Я молчу. Собираю со стола перемытую посуду и тащу ее на кухню. Ничего не скажешь — молодец этот Сашок, сменщик Ванюшки! Молодец!

Немного погодя на цыпочках возвращаюсь в комнату. Ванюшка спит, подложив под забинтованную щеку ладонь. Но сон его беспокоен: припухшие губы шевелятся, нос морщится...

А за окнами по-прежнему бушует неугомонная метель. И я опять начинаю думать о Глебе. О нем, наверно, и мама сейчас думает на работе, крутя ручку своего арифмометра.

13 апреля, воскресенье.

С чего начинать? Даже не знаю... Мама принесла мне чистую тетрадку, в ней-то я сейчас и пишу. Бедная мама, как она изменилась за эти две недели: вся-то, вся поседела. Еще бы! Столько переживаний свалилось на ее плечи...

Вчера я первый раз поднялся с постели. Больница стоит на бугре у дубков, и отсюда, из окна палаты, и Старый посад, и Волга, и Жигулевские горы видны как на ладони.
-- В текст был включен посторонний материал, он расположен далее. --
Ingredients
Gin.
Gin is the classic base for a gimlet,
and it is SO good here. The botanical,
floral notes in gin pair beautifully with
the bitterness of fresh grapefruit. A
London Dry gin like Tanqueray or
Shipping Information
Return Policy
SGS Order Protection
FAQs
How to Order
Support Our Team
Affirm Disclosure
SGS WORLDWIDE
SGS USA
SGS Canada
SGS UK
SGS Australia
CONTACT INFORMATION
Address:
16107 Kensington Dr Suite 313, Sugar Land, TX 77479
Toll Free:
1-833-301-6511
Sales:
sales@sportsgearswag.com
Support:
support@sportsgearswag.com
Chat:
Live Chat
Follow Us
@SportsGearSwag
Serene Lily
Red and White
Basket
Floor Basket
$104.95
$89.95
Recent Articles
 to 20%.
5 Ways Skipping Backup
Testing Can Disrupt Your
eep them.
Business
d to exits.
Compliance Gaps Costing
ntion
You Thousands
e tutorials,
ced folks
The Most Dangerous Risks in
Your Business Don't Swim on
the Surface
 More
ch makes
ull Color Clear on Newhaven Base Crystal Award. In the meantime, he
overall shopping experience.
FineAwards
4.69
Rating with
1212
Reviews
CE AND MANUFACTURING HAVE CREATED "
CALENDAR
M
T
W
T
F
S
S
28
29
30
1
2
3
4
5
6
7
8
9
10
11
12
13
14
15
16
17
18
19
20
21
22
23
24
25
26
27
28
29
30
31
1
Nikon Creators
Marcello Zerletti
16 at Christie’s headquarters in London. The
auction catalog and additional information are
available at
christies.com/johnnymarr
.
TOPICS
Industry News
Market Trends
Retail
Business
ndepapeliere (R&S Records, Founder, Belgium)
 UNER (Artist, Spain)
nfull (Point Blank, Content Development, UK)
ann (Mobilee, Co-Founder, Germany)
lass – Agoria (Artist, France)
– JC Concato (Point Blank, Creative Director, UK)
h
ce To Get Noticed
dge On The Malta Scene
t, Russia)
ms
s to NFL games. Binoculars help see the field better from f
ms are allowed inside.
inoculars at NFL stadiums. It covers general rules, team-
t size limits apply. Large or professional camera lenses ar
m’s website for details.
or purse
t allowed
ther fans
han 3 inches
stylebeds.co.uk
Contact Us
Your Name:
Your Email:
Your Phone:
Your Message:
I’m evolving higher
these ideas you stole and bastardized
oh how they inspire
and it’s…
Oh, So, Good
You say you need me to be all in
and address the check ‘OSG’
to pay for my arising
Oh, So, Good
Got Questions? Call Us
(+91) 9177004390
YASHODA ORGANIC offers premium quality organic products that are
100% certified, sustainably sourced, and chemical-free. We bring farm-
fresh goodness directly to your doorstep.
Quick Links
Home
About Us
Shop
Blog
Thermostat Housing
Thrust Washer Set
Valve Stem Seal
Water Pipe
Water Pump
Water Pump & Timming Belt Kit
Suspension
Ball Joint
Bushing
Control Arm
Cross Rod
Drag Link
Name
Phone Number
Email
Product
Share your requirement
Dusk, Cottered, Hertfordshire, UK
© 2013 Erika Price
Смотрел на синеющие вершины Жигулей, на фиолетовые ущелья с белыми языками снега на дне, смотрел на зеленую, вспученную Волгу (не нынче-завтра начнется ледоход), а нетерпеливое воображение уже забегало вперед, и перед глазами рисовалась иная картина.

Вот здесь, у левого берега, поднимутся высокие-высокие ворота судоходных шлюзов, а через всю. неоглядную ширь Волги протянется железобетонная сливная плотина. (Стоит на секунду смежить ресницы и представить себе эту плотину, как в ушах возникает яростный рев низвергающегося водопада.) А вот у правобережья, в Отважинском овраге, где сейчас работяги-экскаваторы роют котлован, будет красоваться из стекла и камня здание самой мощной в мире гидроэлектростанции. И где-то здесь же, возможно у входа в шлюзы, возможно на самой плотине, встанет на века, как часовой, Глеб Петрович Терехов, изваянный из бронзы или гранита, — один из рядовых многотысячной армии великой стройки.